In a follow-up to that, in what ways have you seen the industry grow and change either at large, or on a personal level through that time? I know on a personal level, when I first started playing games, the fact that VR games are as popular and as good as they are already is something I’d never have even imagined in my wildest dreams.
I’m very happy to see music for games come into its own. Radio programs, podcasts and concerts are being made all over the world that are completely dedicated to music for games. Gamers have always been voracious fans of their favorite game’s music, and I know all the composers are so appreciative of everything they have done. Now people outside the world of games are being exposed to some of the wonderful music this medium has to offer.

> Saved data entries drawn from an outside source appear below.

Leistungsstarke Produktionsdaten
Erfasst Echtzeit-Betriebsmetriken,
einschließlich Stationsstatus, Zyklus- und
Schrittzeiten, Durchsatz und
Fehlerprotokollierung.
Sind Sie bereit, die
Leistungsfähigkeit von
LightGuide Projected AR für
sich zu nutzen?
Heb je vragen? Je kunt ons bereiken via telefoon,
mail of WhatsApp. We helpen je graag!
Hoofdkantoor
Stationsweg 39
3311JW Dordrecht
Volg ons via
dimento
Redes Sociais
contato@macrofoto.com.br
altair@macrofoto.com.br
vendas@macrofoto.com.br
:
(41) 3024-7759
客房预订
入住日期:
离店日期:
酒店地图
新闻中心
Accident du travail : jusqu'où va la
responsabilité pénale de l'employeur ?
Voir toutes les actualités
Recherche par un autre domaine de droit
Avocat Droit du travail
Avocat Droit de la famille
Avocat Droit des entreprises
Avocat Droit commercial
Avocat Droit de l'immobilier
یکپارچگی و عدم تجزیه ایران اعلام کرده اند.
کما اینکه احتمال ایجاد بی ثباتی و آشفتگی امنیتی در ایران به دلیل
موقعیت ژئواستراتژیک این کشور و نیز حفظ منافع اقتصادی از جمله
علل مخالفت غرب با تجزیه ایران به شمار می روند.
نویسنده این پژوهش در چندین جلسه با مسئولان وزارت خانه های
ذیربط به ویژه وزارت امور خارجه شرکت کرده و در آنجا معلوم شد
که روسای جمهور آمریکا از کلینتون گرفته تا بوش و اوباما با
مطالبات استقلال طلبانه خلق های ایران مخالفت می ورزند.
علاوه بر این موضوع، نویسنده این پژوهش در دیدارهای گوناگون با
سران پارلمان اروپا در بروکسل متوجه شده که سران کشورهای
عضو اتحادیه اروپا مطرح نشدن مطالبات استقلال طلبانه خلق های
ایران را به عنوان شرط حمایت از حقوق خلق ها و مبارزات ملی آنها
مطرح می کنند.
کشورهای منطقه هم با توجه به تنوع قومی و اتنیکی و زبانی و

And as one final note, if there were just one piece of music or theme from Moss you’d say encapsulates the score, which piece would it be, and why? A character theme? Location ambience? Anything!
Now, you know that’s a completely unfair question! “A Different Story” was the first track I wrote for the game, because it was also the track I submitted as an example before I was hired, pretty much note for note. Especially the solo flute, harp and violin – to me, they are the musical heart and soul of Moss.
But I also have a special place in my heart for “Last Respite”, if only because it’s so simple – a single theme developed over five minutes. I had no idea where it would fit into the game, but I simply had to get the melody out of my head and recorded. Another nod to Kristin Naigus performing flute, oboe, and English horn – this piece was just an excuse to have her record more music for me. That’s why you hear her, playing all by herself, in the beginning and end of the piece. I just fell in love with her tone and musical interpretation.
The score focuses on small, intimate, live performances by real human beings. That may seem fairly obvious or even trivial to some, but technology has come a long way. In today’s music production circles, live performers are often replaced with their computer “sampled” equivalents, which can, to my ears, often be a little too “perfect” and come off sounding more clinical than inspirational. I hope the live musicians on Moss will give the score a musical identity with true heart and soul!
And that does it. There is no official soundtrack out yet, but a preview of a few of the songs can be heard on Polyarc's Soundcloud here. The soundtrack is absolutely magnificent, though, so a proper soundtrack seems like more of a "when" rather than an "if". Thanks so much, as always, to Jason for taking the time to chat to us.